Every entry should be repeated exactly. Omit the pictures.

---- Given data

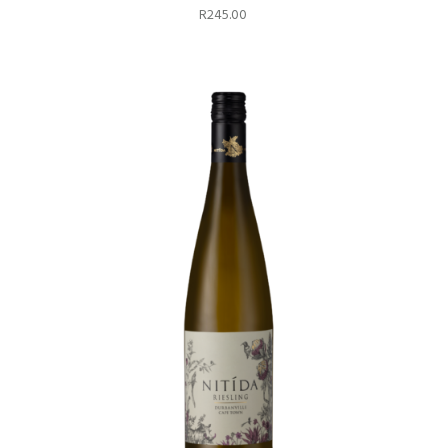
R
245.00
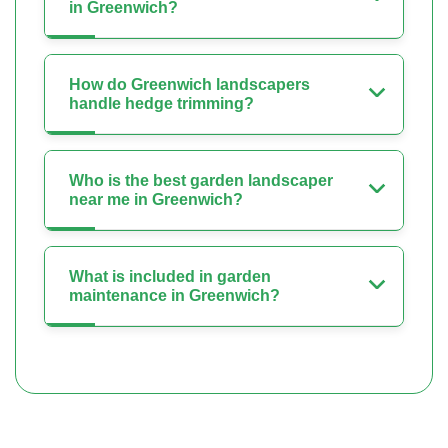
in Greenwich?
How do Greenwich landscapers
handle hedge trimming?
Who is the best garden landscaper
near me in Greenwich?
What is included in garden
maintenance in Greenwich?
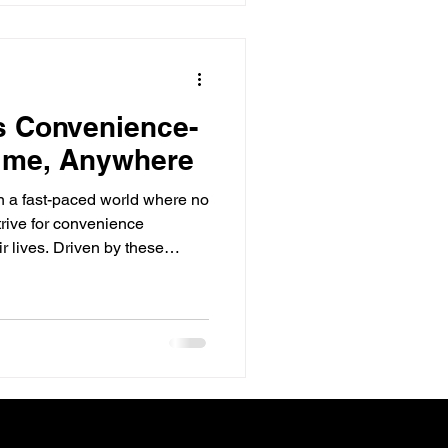
s Convenience-
time, Anywhere
In a fast-paced world where no
rive for convenience
ir lives. Driven by these
 in consumer demand, every
y value chain will have to
t. Convenience
 and leveraging timesaving
ore, during and after
ucts, and servic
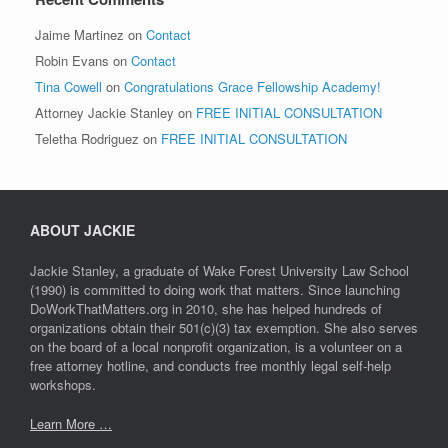
Jaime Martinez
on
Contact
Robin Evans
on
Contact
Tina Cowell
on
Congratulations Grace Fellowship Academy!
Attorney Jackie Stanley
on
FREE INITIAL CONSULTATION
Teletha Rodriguez
on
FREE INITIAL CONSULTATION
ABOUT JACKIE
Jackie Stanley, a graduate of Wake Forest University Law School
(1990) is committed to doing work that matters. Since launching
DoWorkThatMatters.org in 2010, she has helped hundreds of
organizations obtain their 501(c)(3) tax exemption. She also serves
on the board of a local nonprofit organization, is a volunteer on a
free attorney hotline, and conducts free monthly legal self-help
workshops.
Learn More …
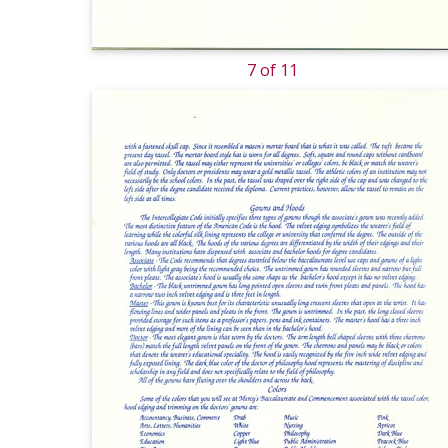
7 of 11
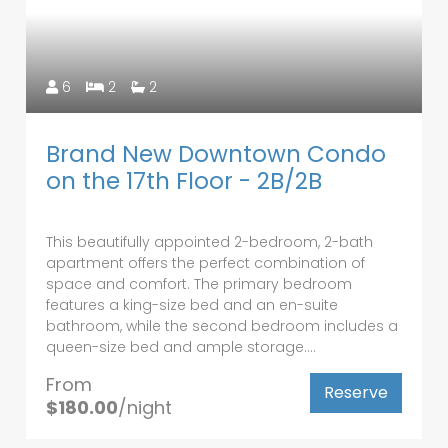
6
2
2
Brand New Downtown Condo
on the 17th Floor - 2B/2B
This beautifully appointed 2-bedroom, 2-bath
apartment offers the perfect combination of
space and comfort. The primary bedroom
features a king-size bed and an en-suite
bathroom, while the second bedroom includes a
queen-size bed and ample storage....
From
Reserve
$180.00
/night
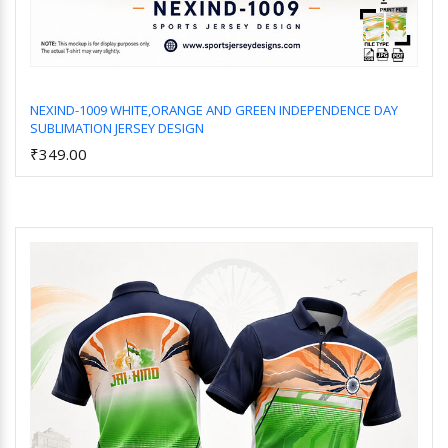
NEXIND-1009 WHITE,ORANGE AND GREEN INDEPENDENCE DAY
SUBLIMATION JERSEY DESIGN
Add to Cart
₹349.00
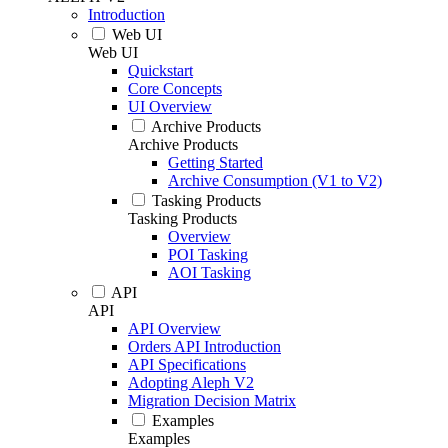
Introduction
Web UI
Web UI
Quickstart
Core Concepts
UI Overview
Archive Products
Archive Products
Getting Started
Archive Consumption (V1 to V2)
Tasking Products
Tasking Products
Overview
POI Tasking
AOI Tasking
API
API
API Overview
Orders API Introduction
API Specifications
Adopting Aleph V2
Migration Decision Matrix
Examples
Examples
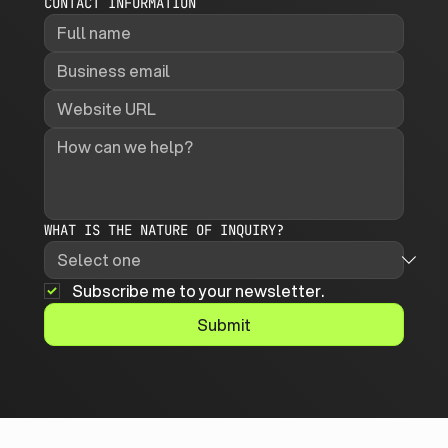
CONTACT INFORMATION
WHAT IS THE NATURE OF INQUIRY?
Subscribe me to your newsletter.
Submit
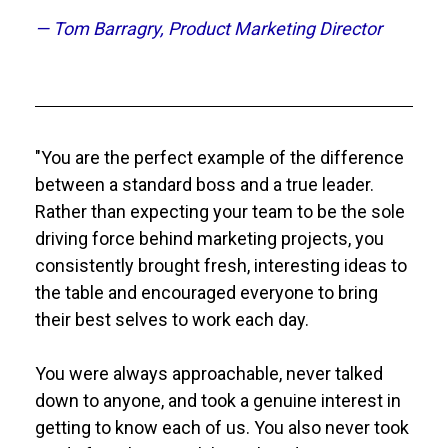
— Tom Barragry, Product Marketing Director
"You are the perfect example of the difference 
between a standard boss and a true leader. 
Rather than expecting your team to be the sole 
driving force behind marketing projects, you 
consistently brought fresh, interesting ideas to 
the table and encouraged everyone to bring 
their best selves to work each day. 
You were always approachable, never talked 
down to anyone, and took a genuine interest in 
getting to know each of us. You also never took 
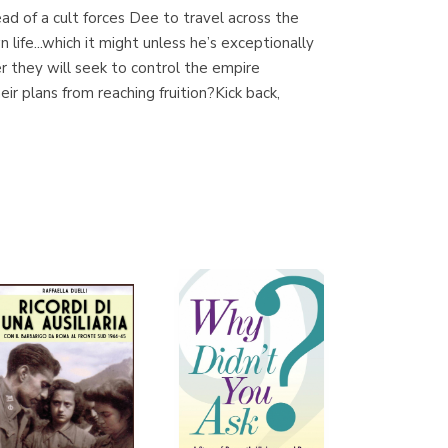
d of a cult forces Dee to travel across the
 life...which it might unless he’s exceptionally
hey will seek to control the empire
Librería Proteo
r plans from reaching fruition?Kick back,
(Málaga)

--------

Solution:
R
245.00
in Greenwich?
How do Greenwich landscapers
handle hedge trimming?
Who is the best garden landscaper
near me in Greenwich?
What is included in garden
maintenance in Greenwich?
s Convenience-
time, Anywhere
In a fast-paced world where no
rive for convenience
ir lives. Driven by these
 in consumer demand, every
y value chain will have to
t. Convenience
 and leveraging timesaving
ore, during and after
ucts, and servic
Jaime Martinez
on
Contact
Robin Evans
on
Contact
Tina Cowell
on
Congratulations Grace Fellowship Academy!
Attorney Jackie Stanley
on
FREE INITIAL CONSULTATION
Teletha Rodriguez
on
FREE INITIAL CONSULTATION
ABOUT JACKIE
Jackie Stanley, a graduate of Wake Forest University Law School
(1990) is committed to doing work that matters. Since launching
DoWorkThatMatters.org in 2010, she has helped hundreds of
organizations obtain their 501(c)(3) tax exemption. She also serves
on the board of a local nonprofit organization, is a volunteer on a
free attorney hotline, and conducts free monthly legal self-help
workshops.
Learn More …
7 of 11
6
2
2
Brand New Downtown Condo
on the 17th Floor - 2B/2B
This beautifully appointed 2-bedroom, 2-bath
apartment offers the perfect combination of
space and comfort. The primary bedroom
features a king-size bed and an en-suite
bathroom, while the second bedroom includes a
queen-size bed and ample storage....
From
Reserve
$180.00
/night
NEXIND-1009 WHITE,ORANGE AND GREEN INDEPENDENCE DAY
SUBLIMATION JERSEY DESIGN
Add to Cart
₹349.00
Introduction
Web UI
Web UI
Quickstart
Core Concepts
UI Overview
Archive Products
Archive Products
Getting Started
Archive Consumption (V1 to V2)
Tasking Products
Tasking Products
Overview
POI Tasking
AOI Tasking
API
API
API Overview
Orders API Introduction
API Specifications
Adopting Aleph V2
Migration Decision Matrix
Examples
Examples
CONTACT INFORMATION
WHAT IS THE NATURE OF INQUIRY?
Subscribe me to your newsletter.
Submit
— Tom Barragry, Product Marketing Director
"You are the perfect example of the difference 
between a standard boss and a true leader. 
Rather than expecting your team to be the sole 
driving force behind marketing projects, you 
consistently brought fresh, interesting ideas to 
the table and encouraged everyone to bring 
their best selves to work each day. 
You were always approachable, never talked 
down to anyone, and took a genuine interest in 
getting to know each of us. You also never took 
d of a cult forces Dee to travel across the
 life...which it might unless he’s exceptionally
hey will seek to control the empire
Librería Proteo
r plans from reaching fruition?Kick back,
(Málaga)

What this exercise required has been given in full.